この偉業は、民間企業による月面着陸としては世界で2例目となり、宇宙開発の新たな時代を告げる出来事として注目を集めています。先駆けて月面着陸に成功したのは、2024年に打ち上げられたインテュイティブ・マシーンズの月着陸機「オデュッセウス」でした。
民間宇宙企業の月面着陸成功

月面の高解像度画像が公開される
テキサス州に拠点を置くファイアフライ・エアロスペースにとって、今回の月面ミッションは初の試みであり、「Ghost Riders in the Sky(空のゴーストライダー)」と名付けられました。無人月着陸船「ブルーゴースト」は、2025年1月15日にフロリダ州のケネディ宇宙センターからスペースX社のファルコン9ロケットによって打ち上げられました。

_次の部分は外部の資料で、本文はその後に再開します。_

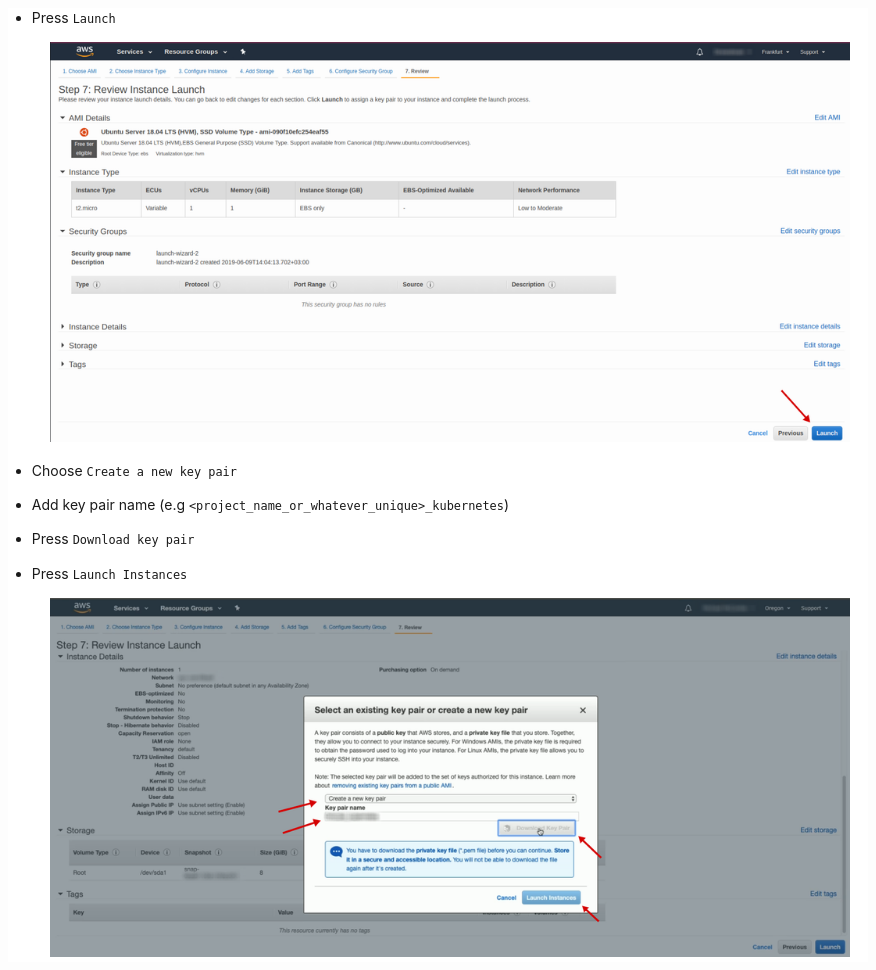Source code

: - Press `Launch`
  <p align="center">
    <img src="../assets/detailed_instructions/aws_ec2/press_create_instance.png" width=800>
  </p>

- Choose `Create a new key pair`
- Add key pair name (e.g `<project_name_or_whatever_unique>_kubernetes`)
- Press `Download key pair`
- Press `Launch Instances`
  <p align="center">
    <img src="../assets/detailed_instructions/aws_ec2/generate_key_pair.png" width=800>
  </p>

45日間の宇宙の旅を経て、3月2日午後5時35分(日本時間)、ブルーゴーストは月の北東側に位置する玄武岩の平原「危難の海(マーレ・クリシウム)」への着陸に成功。着陸後、地球との通信も確立され、ミッションは順調に進んでいます。
ファイアフライ・エアロスペースのジェイソン・キム最高経営責任者(CEO)は、「ファイアフライは文字通り、そして比喩的に月の上空にいます。当社のブルーゴースト月着陸船は今や月面に恒久的な拠点を構えることができました。」と声明を発表し、今回の成功を喜びました。
今後の月面探査計画

探査内容と目的
今後、ブルーゴーストは月の1日(地球の14日間に相当)をかけて、月面の探査活動を行う予定です。この探査機には、NASA製の科学観測機器が10個搭載されており、NASAの商業月面輸送サービス(CLPS)の一環として、将来の有人月面ミッションを支援するためのデータ収集を行います。

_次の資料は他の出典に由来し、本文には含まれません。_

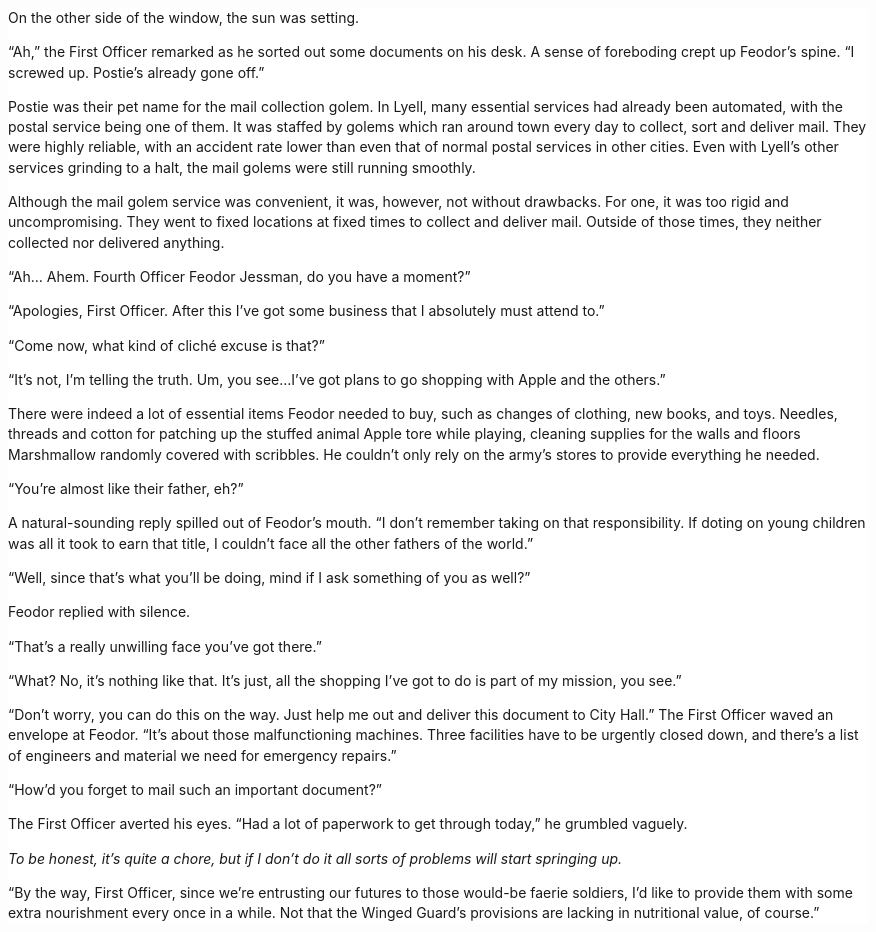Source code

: On the other side of the window, the sun was setting.

“Ah,” the First Officer remarked as he sorted out some documents on his desk. A sense of foreboding crept up Feodor’s spine. “I screwed up. Postie’s already gone off.”

Postie was their pet name for the mail collection golem. In Lyell, many essential services had already been automated, with the postal service being one of them. It was staffed by golems which ran around town every day to collect, sort and deliver mail. They were highly reliable, with an accident rate lower than even that of normal postal services in other cities. Even with Lyell’s other services grinding to a halt, the mail golems were still running smoothly.

Although the mail golem service was convenient, it was, however, not without drawbacks. For one, it was too rigid and uncompromising. They went to fixed locations at fixed times to collect and deliver mail. Outside of those times, they neither collected nor delivered anything.

“Ah… Ahem. Fourth Officer Feodor Jessman, do you have a moment?”

“Apologies, First Officer. After this I’ve got some business that I absolutely must attend to.”

“Come now, what kind of cliché excuse is that?”

“It’s not, I’m telling the truth. Um, you see…I’ve got plans to go shopping with Apple and the others.”

There were indeed a lot of essential items Feodor needed to buy, such as changes of clothing, new books, and toys. Needles, threads and cotton for patching up the stuffed animal Apple tore while playing, cleaning supplies for the walls and floors Marshmallow randomly covered with scribbles. He couldn’t only rely on the army’s stores to provide everything he needed.

“You’re almost like their father, eh?”

A natural-sounding reply spilled out of Feodor’s mouth. “I don’t remember taking on that responsibility. If doting on young children was all it took to earn that title, I couldn’t face all the other fathers of the world.”

“Well, since that’s what you’ll be doing, mind if I ask something of you as well?”

Feodor replied with silence.

“That’s a really unwilling face you’ve got there.”

“What? No, it’s nothing like that. It’s just, all the shopping I’ve got to do is part of my mission, you see.”

“Don’t worry, you can do this on the way. Just help me out and deliver this document to City Hall.” The First Officer waved an envelope at Feodor. “It’s about those malfunctioning machines. Three facilities have to be urgently closed down, and there’s a list of engineers and material we need for emergency repairs.”

“How’d you forget to mail such an important document?”

The First Officer averted his eyes. “Had a lot of paperwork to get through today,” he grumbled vaguely.

<em>To be honest, it’s quite a chore, but if I don’t do it all sorts of problems will start springing up.</em>

“By the way, First Officer, since we’re entrusting our futures to those would-be faerie soldiers, I’d like to provide them with some extra nourishment every once in a while. Not that the Winged Guard’s provisions are lacking in nutritional value, of course.”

NASAによると、探査では月面の地下掘削、表土サンプルの収集、全地球航法衛星システム、月の塵の軽減方法などのテストが行われるとのことです。
皆既月食と日没の撮影
また、3月14日には地球が太陽と月の間に位置し、地平線上の星の光を遮る皆既月食が起こります。ブルーゴーストは、この皆既月食を月から撮影する予定です。さらに、2日後には月面からの日没を撮影し、太陽の影響で月の塵がどのように浮遊するかに関するデータを収集します。太陽が沈んだ後も、着陸機は浮遊する月の塵の画像を撮影し続け、日没後の挙動の変化を観察します。
続々と月へ向かう民間着陸機

現在、他にも2機の民間着陸機が月を目指しています。日本の企業、アイスペースの着陸船「レジリエンス」は、日本の民間企業として初の月面着陸に挑戦します。レジリエンスは、ブルーゴーストと同じスペースX社製のロケットに搭載され、2月15日に月面をフライバイし、4月の着陸に向けて準備を進めています。
そして、インテュイティブ・マシーンズの2機目となる着陸機「アテネ」も2月26日に打ち上げられ、3月6日に月面着陸を予定しています。